This should be fun... :biggrin:


----------



## Cali-Stylz (Jan 23, 2005)

> _Originally posted by Badass94Cad_@Mar 14 2008, 06:00 AM~10165456
> *Cool.  Thanks for the tips man.  Good lookin' out. :thumbsup:
> 
> My rear is the same as a similar Caprice, except for the 4-channel ABS, but I have that disconnected already.   Plus I'm having fresh trailing arms cut on the CNC, like these badboys...
> ...


Nice :0 Whats the price tag on something like that?


----------



## L-BOOGIE (Jul 19, 2006)

> _Originally posted by Badass94Cad_@Mar 14 2008, 04:00 AM~10165456
> *Cool.  Thanks for the tips man.  Good lookin' out. :thumbsup:
> 
> My rear is the same as a similar Caprice, except for the 4-channel ABS, but I have that disconnected already.   Plus I'm having fresh trailing arms cut on the CNC, like these badboys...
> ...


Pm me the dealer price.


----------



## Ulysses 2 (Aug 3, 2003)

Could I do the opisite and use a Caddy or caprice rearend on a Gbody?
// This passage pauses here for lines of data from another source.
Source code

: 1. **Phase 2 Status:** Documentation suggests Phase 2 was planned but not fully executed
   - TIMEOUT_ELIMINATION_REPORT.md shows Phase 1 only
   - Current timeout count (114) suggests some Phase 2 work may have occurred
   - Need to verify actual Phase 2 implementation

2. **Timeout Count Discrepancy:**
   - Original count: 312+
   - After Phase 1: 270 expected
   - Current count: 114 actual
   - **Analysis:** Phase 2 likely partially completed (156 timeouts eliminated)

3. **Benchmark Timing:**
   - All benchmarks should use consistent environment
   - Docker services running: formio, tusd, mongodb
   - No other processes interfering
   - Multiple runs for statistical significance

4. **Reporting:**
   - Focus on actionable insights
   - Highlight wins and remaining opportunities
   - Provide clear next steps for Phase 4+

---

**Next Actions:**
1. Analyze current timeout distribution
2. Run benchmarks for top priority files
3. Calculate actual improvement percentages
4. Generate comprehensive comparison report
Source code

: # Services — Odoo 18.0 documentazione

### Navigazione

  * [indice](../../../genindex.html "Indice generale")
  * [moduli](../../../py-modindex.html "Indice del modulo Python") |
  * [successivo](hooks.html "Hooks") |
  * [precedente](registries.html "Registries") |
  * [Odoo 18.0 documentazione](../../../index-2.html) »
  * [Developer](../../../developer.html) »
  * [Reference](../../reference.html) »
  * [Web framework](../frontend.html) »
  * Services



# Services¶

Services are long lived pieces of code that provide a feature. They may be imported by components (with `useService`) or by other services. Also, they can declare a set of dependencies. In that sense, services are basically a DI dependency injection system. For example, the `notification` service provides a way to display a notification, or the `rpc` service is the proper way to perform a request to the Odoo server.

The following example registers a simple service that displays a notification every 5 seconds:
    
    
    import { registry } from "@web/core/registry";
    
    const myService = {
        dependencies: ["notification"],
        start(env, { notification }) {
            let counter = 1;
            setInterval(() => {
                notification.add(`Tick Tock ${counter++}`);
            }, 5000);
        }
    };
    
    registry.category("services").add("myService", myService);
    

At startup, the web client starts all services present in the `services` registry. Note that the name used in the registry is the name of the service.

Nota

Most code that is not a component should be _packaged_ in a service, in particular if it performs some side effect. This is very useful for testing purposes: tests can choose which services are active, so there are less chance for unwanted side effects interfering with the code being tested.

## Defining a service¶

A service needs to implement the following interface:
I need the rearend on my Cutlass to be a little wider, plus some of the Caddies and caprices had posi traction 3;08 rear ends


----------



## L-BOOGIE (Jul 19, 2006)

With rims on big body rear end are 74 1/8" long lip to lip.


----------



## Badass94Cad (Jun 6, 2003)

:0


----------



## EL NENE (Feb 24, 2003)

Are those out of Aluminum???? Let me know if you have any for sale brother....


----------



## Badass94Cad (Jun 6, 2003)

> _Originally posted by EL NENE_@May 22 2009, 03:00 PM~13971232
> *Are those out of Aluminum????  Let me know if you have any for sale brother....
> *


Yes they're aluminum. And they can be made to order.


----------



## jonjay206 (Jan 22, 2009)

> _Originally posted by cd blazin_@Mar 13 2008, 08:17 AM~10158432
> *good ?  i was wondering the same thing, i want to do it to my caddy.
> *



x2, that is the next project for me...


----------



## Snax (Apr 16, 2007)

I have a 93 fleetwood and put a posi out of a 85 monte. Just like the 80 bonnie i had to make the uppers about 3'' i think and beat the lower ears out to fit the factory lower trailing arms. I have put about 6k to 7k on the car since i did it and it works great. The other thing is though you do have to modify the shock mounts if you plan on running rear shocks. I have shocks on mine since i drive it all most everyday in the summer rain or shine. True lowridin! Oh yeah one more thing, the brake lines have to be modified as well cause the caddy's use 2 metric lines and the g-bodies use a single with standard fittings. Pretty easy fix if you have a flaring tool. A cheap flaring tool would even work cause it is just 3/16 line. All you have to do is get some straight line a an auto parts store and bend them by hand cut flare em and your done. Make sure to save the original fittings from the steel lines to the rubber hose lines from the original caddy rear end cause they are metric and two different sizes and sometimes hard to find. My father has a mechanic shop so with a lift and basic tools besides the flaring tool it took about 3 or 4 hours. I didn't reinforce anything at all. I don't really hop or 3 wheel either though. Just lift and lay and maybe a 3 wheel here or there. No probs yet. :biggrin:


----------



## KAKALAK (Mar 11, 2005)

> _Originally posted by Badass94Cad_@Mar 14 2008, 08:00 AM~10165456
> *Cool.  Thanks for the tips man.  Good lookin' out. :thumbsup:
> 
> My rear is the same as a similar Caprice, except for the 4-channel ABS, but I have that disconnected already.   Plus I'm having fresh trailing arms cut on the CNC, like these badboys...
> ...


wow those are nice homie, how much is that running??$$


----------



## Duez (Feb 23, 2009)

Tacoma is the same width as G-body and doesn't use cast.


----------



## ClevertymeZ (Oct 5, 2014)

Badass94Cad said:


> Cool. Thanks for the tips man. Good lookin' out. :thumbsup:
> 
> My rear is the same as a similar Caprice, except for the 4-channel ABS, but I have that disconnected already.  Plus I'm having fresh trailing arms cut on the CNC, like these badboys...
> 
> ...


Where did you have these done at?


----------



## L-BOOGIE (Jul 19, 2006)

Five year topic dig up.


----------



## ClevertymeZ (Oct 5, 2014)

Hey man, where did have those done at?


----------



## wannabelowrider (Mar 14, 2008)

Which trailing arms were kept during this swap? The g body or og caddy ones?


----------



## wannabelowrider (Mar 14, 2008)

I also need to know what it being done about the abs system?
94 lac with 86 cutty rearend


----------



## wannabelowrider (Mar 14, 2008)

Anyone?


----------